Source passage:
┏━━
Microsoft Mesh Tutorial: How to Built Interactive Minigames

Caroline LessingerTutorial

Hello, I’m Andrea Hanuja, and in this series, we’re diving into our passion for Mesh and the fascinating world we’ve created with it. In this „Behind the Scenes of MeshMas“ series, we take a look at the technical background of our MeshMas experiences. We start with simple mini-games and progress to the most advanced gamification elements. 

Mini-Games: Simple Interactions with a Big Impact 

In this part, we focus on how to incorporate simple yet fun elements into the environment through physical interactions. These games are intuitive and require no further explanation for the user. They are not only easy to create but also provide an incentive to explore the environment. An important aspect of most physics-based mini-games is the ability to reset their state via a restart button. This is crucial because users need a way to correct unwanted game states. 

A Practical Example: The Jenga Game 

I demonstrate this using the Jenga game as an example. First, I present my configuration, which you are welcome to pause and copy. For a deeper dive into the components, I refer to my „Hello Mesh“ video, where I explain simple interactions using a chess game as an example. Our games are all based on Mesh physics and use Unity Rigidbodies and Colliders, as well as basic mesh interactions. 

Creating an Interactive Button 

The process begins with selecting our button object and adding several components. We need the Script Machine and the Variable component for visual scripting. Then we add the „Mesh Interactable Setup“ component, staying with the default configuration. To make the button visually interactive, we also add an animator, which we will configure later. 

For the Script Machine, we have two settings: embedded and group. This configuration describes where the visual script is saved. Embedded is used for very small, single-use scripts, while group saves the script in an external file, which is typically better for project organization. 

Building the Logic with Visual Scripting 

In the Script editor, we place and connect nodes to build up our logic. We start with a „Mesh Interactable Body is Selected“ node, which exposes a Boolean value indicating if the body is selected. We connect this to an „On State Change“ node, provided by Mesh, which triggers program flow when the input value changes. 

By wiring the value to an „If“ condition, we ensure our logic triggers only if the object was actually selected. Grouping nodes enhances readability, especially for larger scripts. We also create a variable to hold a reference to the parent object of our Jenga game, essential for resetting the game. 

Implementing and Testing the Reset Function 

We try to access a „Reset Body Transforms“ component on the parent object, which saves and resets the initial transform properties of our game. Once everything is connected, we test it in play mode. After ensuring our Jenga game parent object is correctly linked and has the reset component, we see our script works perfectly, allowing us to reset and play a new round of Jenga. 

Enhancing User Feedback with Animations 

Finally, we add an animation to our button for better feedback. We create an animator and an animation clip, which controls the playback of our animation. The animation clip stores the desired movement, and we can use the Animator window to manage it. 

After recording a simple animation and adjusting it for immediate feedback, we integrate this into our visual script, setting up triggers and transitions in the animator. Testing this, we find that the reset works flawlessly, along with the animation.
┗━━
Exercise data:
┏━━
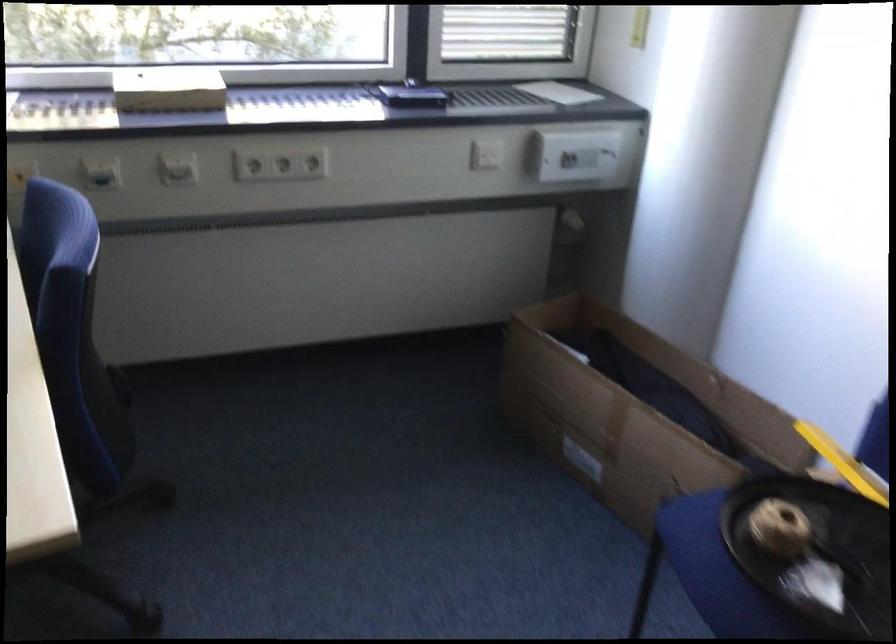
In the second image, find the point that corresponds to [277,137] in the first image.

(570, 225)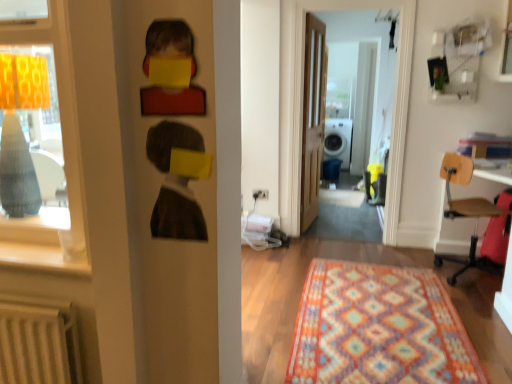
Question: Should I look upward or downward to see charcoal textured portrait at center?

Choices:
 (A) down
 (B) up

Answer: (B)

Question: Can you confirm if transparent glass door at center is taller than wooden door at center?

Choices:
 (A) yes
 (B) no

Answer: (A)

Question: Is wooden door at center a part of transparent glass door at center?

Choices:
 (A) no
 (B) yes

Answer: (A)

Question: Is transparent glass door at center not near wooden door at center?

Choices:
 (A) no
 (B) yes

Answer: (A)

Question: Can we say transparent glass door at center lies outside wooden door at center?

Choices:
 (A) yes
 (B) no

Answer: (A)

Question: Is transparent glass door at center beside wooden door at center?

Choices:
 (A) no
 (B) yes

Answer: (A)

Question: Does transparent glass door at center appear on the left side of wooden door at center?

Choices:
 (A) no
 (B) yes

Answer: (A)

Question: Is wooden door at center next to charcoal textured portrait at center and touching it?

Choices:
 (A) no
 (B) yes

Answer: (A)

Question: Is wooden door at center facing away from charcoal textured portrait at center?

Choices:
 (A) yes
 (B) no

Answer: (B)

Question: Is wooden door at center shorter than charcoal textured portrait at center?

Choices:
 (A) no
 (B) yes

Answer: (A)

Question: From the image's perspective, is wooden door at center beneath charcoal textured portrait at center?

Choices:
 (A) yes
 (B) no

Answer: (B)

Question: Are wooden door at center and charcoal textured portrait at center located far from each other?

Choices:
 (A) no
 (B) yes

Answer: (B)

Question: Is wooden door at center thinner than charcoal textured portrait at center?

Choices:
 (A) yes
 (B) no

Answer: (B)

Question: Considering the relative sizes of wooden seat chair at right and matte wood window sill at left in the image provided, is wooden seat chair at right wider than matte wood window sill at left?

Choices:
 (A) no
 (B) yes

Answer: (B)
┗━━
┏━━
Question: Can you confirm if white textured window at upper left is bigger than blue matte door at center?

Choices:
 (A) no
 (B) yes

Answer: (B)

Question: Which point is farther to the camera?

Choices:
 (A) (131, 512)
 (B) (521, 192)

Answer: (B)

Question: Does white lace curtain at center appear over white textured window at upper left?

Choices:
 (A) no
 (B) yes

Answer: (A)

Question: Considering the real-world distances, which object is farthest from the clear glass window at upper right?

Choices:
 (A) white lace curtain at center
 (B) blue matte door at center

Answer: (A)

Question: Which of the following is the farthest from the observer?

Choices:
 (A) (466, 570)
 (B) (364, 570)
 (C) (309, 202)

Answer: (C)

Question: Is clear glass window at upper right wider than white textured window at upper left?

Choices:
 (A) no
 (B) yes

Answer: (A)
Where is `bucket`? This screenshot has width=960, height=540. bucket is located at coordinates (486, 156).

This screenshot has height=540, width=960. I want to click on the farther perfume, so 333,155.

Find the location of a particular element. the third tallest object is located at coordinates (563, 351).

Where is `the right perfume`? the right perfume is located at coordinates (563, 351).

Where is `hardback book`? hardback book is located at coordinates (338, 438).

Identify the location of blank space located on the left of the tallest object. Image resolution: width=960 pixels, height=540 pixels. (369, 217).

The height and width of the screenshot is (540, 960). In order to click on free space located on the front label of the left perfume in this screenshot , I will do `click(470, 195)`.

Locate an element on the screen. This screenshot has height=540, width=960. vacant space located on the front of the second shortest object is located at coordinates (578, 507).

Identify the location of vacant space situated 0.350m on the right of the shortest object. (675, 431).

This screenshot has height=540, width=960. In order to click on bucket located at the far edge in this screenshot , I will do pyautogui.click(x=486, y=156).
┗━━
Instructions to follow: Please set down, word for word, the part of the Mesh minigame tutorial above that opens with the words containing "By wiring the" and closes with "resetting the game.".

Expected answer:
By wiring the value to an „If“ condition, we ensure our logic triggers only if the object was actually selected. Grouping nodes enhances readability, especially for larger scripts. We also create a variable to hold a reference to the parent object of our Jenga game, essential for resetting the game.